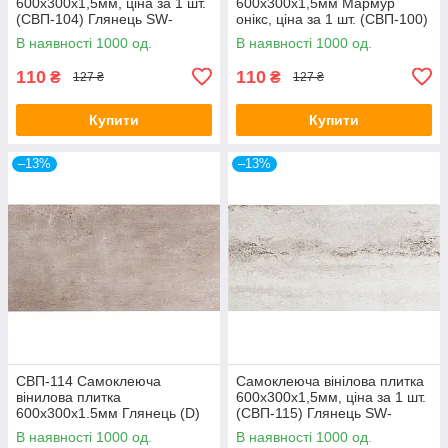
600х300х1,5мм, ціна за 1 шт.
600х300х1,5мм Мармур
(СВП-104) Глянець SW-
онікс, ціна за 1 шт. (СВП-100)
00000493
Глянець SW-00000643
В наявності 1000 од.
В наявності 1000 од.
110
110
₴
₴
127 ₴
127 ₴
Купити
Купити
–13%
–13%
СВП-114 Самоклеюча
Самоклеюча вінілова плитка
вінилова плитка
600х300х1,5мм, ціна за 1 шт.
600х300х1.5мм Глянець (D)
(СВП-115) Глянець SW-
SW-00001780
00000504
В наявності 1000 од.
В наявності 1000 од.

* WHAT YOU WILL DO: What you return should be the entries from above, unchanged and without their images.

* SOLUTION FOR THIS TASK:
600х300х1,5мм, ціна за 1 шт.
600х300х1,5мм Мармур
(СВП-104) Глянець SW-
онікс, ціна за 1 шт. (СВП-100)
00000493
Глянець SW-00000643
В наявності 1000 од.
В наявності 1000 од.
110
110
₴
₴
127 ₴
127 ₴
Купити
Купити
–13%
–13%
СВП-114 Самоклеюча
Самоклеюча вінілова плитка
вінилова плитка
600х300х1,5мм, ціна за 1 шт.
600х300х1.5мм Глянець (D)
(СВП-115) Глянець SW-
SW-00001780
00000504
В наявності 1000 од.
В наявності 1000 од.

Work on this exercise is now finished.